▶ YOUR TASK
Answer these questions from the Kepler article below:
1. About how many stars are on the list the astronomers will release on Tuesday?
2. In what month and year was Kepler launched?
3. How many planet candidates is the Kepler team holding back?

▶ PASSAGE FOR REVIEW
---------------

Source: The New York Times
We are about to find out just how generous nature really is.
On Tuesday, astronomers operating NASA’s Kepler spacecraft will release a list of about 350 stars newly suspected of harboring planets, including five systems with multiple candidate planets. That data could dramatically swell the inventory of alien worlds, which now stands at 461, none of them habitable by the likes of us.
Astronomers everywhere, who have been waiting since Kepler’s launch in March 2009 to get their hands on this data, will be rushing to telescopes to examine these stars in the hopes of advancing the grand quest of finding Earthlike planets capable of harboring life out there.
But a lot of attention has been paid in astronomical circles over the past few months to what the Kepler team will not be saying. By agreement with NASA, the team is holding back data on its 400 brightest and best planet candidates, which the astronomers intend to observe themselves over a busy summer.
NASA’s policy requires astronomers to release their data from instruments like the Hubble Space Telescope in a year, but the Kepler astronomers say launch delays and other problems robbed them of the observing time they needed to check out their planet candidates, which are only visible from the ground from April until September. An extension of the deadline is needed, they say, to guard against a flood of bogus claims — “false positives” — by other astronomers misinterpreting their data.

---------------

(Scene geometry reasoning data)

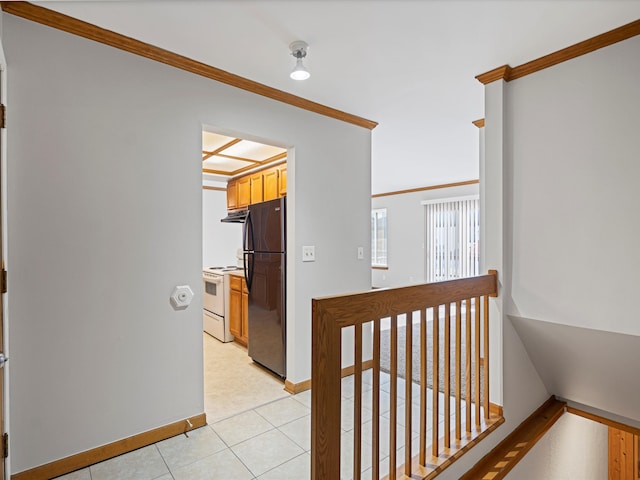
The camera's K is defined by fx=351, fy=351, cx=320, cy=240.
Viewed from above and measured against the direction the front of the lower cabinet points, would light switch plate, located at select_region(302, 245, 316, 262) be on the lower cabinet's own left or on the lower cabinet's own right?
on the lower cabinet's own left

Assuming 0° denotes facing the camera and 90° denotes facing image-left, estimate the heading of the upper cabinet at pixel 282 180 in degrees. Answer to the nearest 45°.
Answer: approximately 45°

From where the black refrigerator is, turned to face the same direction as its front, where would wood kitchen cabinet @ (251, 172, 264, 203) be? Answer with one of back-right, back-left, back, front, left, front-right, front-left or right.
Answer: back-right
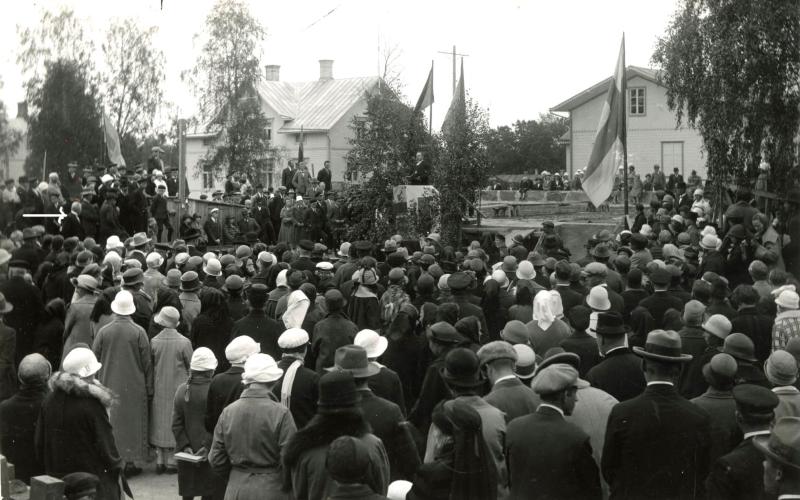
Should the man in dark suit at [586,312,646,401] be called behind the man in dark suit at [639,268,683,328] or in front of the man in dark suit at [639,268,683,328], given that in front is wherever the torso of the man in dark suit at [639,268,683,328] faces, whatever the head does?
behind

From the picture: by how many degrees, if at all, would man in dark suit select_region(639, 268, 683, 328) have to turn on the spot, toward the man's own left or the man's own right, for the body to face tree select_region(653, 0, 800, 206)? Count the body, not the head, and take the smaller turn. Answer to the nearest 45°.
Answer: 0° — they already face it

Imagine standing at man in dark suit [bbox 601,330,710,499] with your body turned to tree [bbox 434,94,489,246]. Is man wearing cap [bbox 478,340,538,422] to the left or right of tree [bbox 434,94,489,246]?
left

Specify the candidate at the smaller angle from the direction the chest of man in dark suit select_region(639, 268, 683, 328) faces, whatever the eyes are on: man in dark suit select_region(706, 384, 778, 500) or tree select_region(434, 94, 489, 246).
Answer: the tree

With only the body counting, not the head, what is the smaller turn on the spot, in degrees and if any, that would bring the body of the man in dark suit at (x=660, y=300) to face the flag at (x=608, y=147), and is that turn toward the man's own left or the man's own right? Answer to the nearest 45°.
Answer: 0° — they already face it

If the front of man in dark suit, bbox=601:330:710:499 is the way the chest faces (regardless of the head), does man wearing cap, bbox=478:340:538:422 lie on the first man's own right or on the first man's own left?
on the first man's own left

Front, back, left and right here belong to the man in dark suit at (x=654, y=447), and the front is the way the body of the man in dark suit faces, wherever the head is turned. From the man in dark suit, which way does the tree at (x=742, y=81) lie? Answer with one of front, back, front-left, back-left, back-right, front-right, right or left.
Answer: front

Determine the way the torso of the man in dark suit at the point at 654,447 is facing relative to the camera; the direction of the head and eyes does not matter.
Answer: away from the camera

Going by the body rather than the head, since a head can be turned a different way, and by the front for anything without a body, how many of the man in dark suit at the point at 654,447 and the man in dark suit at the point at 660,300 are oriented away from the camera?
2

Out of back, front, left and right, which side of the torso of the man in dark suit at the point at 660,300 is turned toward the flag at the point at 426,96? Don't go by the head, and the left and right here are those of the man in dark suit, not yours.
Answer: front

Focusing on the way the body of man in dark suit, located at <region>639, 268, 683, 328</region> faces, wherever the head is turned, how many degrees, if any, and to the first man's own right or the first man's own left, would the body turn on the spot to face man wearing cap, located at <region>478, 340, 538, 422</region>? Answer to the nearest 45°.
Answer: approximately 180°

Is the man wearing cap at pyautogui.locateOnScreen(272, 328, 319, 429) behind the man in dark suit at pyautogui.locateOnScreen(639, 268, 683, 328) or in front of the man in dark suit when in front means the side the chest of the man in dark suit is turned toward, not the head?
behind

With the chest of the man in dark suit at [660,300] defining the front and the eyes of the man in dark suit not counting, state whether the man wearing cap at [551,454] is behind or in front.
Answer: behind

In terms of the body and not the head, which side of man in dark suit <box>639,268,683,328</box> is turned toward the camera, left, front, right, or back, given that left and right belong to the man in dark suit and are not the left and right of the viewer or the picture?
back

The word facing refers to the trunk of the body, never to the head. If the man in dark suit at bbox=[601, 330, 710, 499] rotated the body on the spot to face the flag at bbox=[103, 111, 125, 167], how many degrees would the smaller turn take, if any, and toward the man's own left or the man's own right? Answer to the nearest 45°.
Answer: approximately 45° to the man's own left
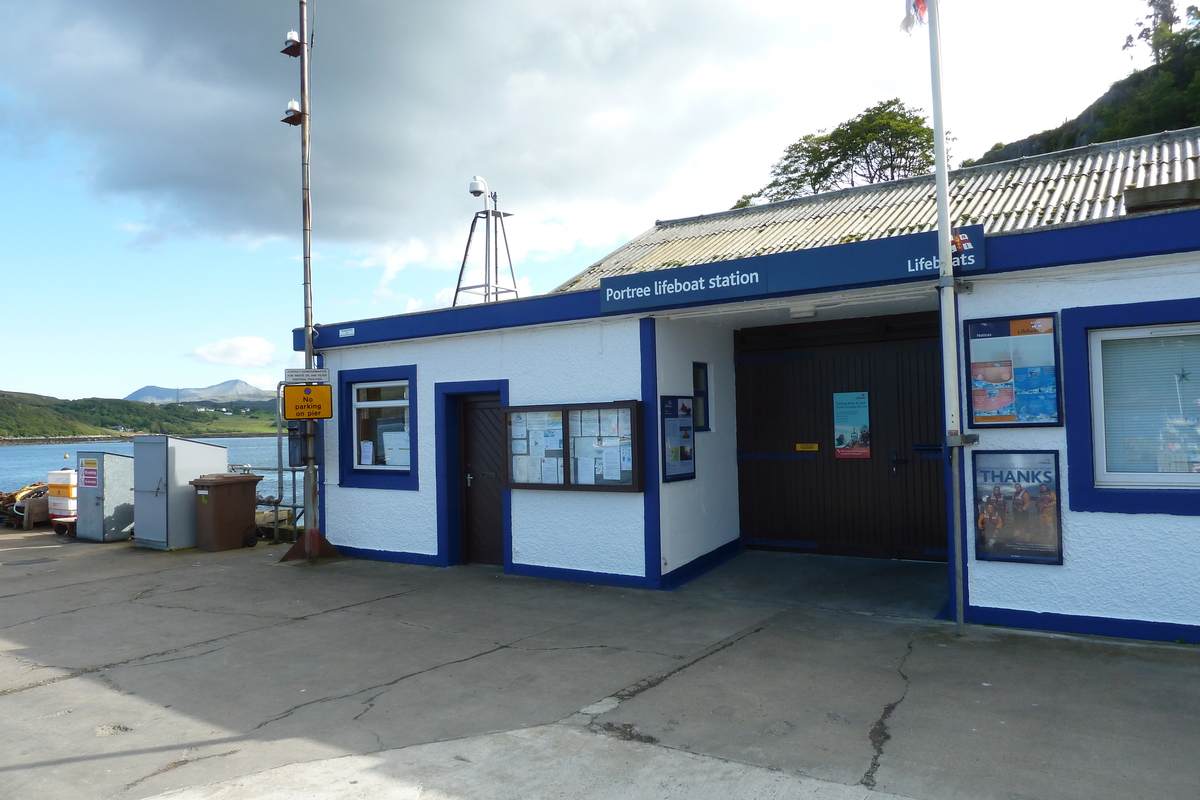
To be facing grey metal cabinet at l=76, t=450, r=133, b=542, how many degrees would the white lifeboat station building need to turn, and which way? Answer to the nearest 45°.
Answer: approximately 45° to its right

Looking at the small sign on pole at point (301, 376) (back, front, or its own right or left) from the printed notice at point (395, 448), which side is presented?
left

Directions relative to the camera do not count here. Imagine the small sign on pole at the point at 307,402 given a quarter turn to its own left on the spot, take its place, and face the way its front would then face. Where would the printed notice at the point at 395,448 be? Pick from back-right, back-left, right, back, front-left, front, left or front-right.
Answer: front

---------------

▶ FINAL ANSWER
1. About 350
2. March 2009
3. 400